__WHAT THE TASK ASKS__:
Take the data below and filter it for lines containing the word "linejoin"; show each line found.

-------- DATA TO EXAMINE --------

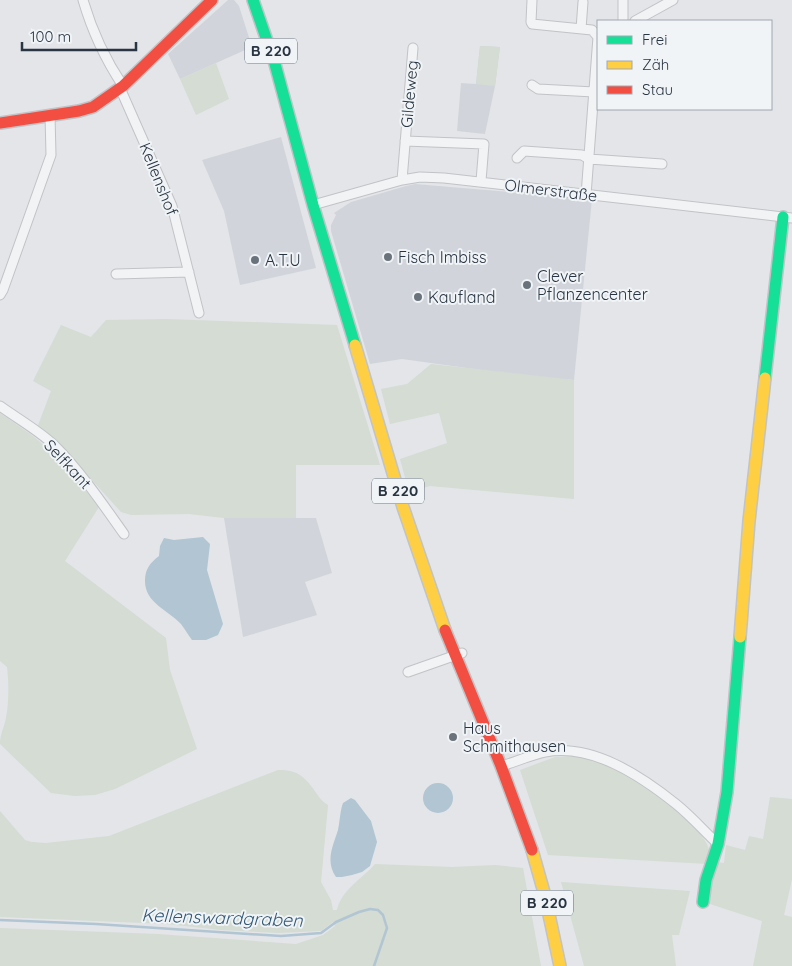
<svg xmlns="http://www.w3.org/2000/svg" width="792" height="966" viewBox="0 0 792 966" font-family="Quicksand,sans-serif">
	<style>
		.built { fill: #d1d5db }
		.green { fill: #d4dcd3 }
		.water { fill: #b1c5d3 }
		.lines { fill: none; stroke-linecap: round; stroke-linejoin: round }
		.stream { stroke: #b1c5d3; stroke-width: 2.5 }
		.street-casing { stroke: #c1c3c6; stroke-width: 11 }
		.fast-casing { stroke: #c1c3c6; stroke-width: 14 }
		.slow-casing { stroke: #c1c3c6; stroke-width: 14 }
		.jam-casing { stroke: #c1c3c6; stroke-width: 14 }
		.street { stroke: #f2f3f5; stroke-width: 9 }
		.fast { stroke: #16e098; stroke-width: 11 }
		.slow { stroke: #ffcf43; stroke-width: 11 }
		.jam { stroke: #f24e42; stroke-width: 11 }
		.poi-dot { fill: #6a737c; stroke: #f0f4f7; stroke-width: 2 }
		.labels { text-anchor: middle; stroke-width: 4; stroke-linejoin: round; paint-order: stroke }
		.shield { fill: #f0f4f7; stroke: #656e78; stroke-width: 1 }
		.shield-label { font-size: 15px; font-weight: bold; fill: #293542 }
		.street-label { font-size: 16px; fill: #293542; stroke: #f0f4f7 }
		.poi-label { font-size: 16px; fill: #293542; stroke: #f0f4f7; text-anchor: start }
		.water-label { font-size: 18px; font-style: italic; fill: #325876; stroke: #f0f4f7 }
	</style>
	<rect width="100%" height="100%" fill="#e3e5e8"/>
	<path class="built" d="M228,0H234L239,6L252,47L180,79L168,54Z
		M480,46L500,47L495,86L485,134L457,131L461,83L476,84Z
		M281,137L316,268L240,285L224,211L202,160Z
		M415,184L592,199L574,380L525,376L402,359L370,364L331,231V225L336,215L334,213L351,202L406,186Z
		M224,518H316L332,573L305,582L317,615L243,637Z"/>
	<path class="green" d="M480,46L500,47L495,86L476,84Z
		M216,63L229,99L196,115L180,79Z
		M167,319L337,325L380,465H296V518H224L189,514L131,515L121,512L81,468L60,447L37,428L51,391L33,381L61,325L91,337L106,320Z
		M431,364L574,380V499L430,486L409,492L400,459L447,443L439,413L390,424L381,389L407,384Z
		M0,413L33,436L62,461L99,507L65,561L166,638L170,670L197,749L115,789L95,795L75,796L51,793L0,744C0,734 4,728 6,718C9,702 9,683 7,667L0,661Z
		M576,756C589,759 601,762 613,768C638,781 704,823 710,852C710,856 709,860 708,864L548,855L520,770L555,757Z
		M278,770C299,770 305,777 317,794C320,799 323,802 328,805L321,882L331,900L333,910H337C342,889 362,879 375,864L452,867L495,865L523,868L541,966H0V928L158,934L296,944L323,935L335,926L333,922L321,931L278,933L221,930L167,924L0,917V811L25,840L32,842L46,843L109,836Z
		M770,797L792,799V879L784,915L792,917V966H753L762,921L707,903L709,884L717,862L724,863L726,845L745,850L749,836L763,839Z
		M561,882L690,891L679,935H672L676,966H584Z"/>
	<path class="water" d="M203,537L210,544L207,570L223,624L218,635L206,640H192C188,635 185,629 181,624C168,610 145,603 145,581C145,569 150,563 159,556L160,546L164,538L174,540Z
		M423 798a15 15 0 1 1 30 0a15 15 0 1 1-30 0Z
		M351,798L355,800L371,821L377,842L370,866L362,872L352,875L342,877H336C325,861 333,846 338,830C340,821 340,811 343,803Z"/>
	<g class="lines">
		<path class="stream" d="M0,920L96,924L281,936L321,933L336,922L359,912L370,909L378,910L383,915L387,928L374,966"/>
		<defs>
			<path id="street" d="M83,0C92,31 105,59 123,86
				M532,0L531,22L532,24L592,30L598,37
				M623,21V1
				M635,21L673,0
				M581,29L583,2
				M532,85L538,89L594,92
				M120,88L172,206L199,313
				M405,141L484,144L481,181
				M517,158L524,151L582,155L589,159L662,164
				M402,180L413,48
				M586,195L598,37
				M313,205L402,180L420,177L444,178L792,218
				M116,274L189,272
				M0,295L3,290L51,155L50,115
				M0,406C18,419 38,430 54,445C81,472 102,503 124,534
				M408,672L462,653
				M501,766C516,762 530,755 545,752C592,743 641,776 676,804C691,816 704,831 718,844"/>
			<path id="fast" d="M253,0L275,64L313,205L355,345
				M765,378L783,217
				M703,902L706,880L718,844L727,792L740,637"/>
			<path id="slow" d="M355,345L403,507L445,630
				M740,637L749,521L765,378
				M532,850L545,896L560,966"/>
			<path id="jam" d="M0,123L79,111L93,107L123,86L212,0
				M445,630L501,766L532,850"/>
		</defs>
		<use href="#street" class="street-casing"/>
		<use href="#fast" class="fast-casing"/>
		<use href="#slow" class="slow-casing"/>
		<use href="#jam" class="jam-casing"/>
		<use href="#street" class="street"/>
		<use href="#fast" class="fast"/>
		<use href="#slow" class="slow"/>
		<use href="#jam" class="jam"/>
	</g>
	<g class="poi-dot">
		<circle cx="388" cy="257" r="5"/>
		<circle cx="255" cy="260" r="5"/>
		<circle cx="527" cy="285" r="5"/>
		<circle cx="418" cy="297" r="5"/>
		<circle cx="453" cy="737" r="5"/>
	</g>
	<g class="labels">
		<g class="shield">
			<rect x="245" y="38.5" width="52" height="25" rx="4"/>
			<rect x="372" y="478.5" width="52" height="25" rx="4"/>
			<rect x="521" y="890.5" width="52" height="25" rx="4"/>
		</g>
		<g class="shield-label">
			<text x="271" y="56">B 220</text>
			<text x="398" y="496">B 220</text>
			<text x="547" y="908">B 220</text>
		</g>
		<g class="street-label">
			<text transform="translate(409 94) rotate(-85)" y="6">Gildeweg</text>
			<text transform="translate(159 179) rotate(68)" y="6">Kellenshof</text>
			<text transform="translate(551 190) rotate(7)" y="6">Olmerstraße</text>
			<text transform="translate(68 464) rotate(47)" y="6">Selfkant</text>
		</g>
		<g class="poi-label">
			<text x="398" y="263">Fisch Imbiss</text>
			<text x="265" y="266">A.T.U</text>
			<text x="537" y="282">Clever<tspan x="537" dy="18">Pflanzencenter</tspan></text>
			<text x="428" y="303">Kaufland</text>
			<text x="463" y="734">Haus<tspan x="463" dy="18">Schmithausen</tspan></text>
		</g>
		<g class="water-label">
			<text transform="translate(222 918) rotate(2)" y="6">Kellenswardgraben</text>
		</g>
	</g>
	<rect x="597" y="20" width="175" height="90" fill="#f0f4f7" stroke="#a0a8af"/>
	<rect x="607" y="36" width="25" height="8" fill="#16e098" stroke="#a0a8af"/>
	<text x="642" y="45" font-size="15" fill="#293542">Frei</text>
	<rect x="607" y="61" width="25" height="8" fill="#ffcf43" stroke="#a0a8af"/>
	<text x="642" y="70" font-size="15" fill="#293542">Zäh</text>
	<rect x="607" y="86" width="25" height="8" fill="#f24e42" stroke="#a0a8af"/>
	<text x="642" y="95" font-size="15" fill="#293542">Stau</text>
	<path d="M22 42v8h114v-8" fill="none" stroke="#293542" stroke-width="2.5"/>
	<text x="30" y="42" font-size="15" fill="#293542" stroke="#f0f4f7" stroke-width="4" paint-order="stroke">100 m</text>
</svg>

--------

__OUTPUT OF THE EXERCISE__:
		.lines { fill: none; stroke-linecap: round; stroke-linejoin: round }
		.labels { text-anchor: middle; stroke-width: 4; stroke-linejoin: round; paint-order: stroke }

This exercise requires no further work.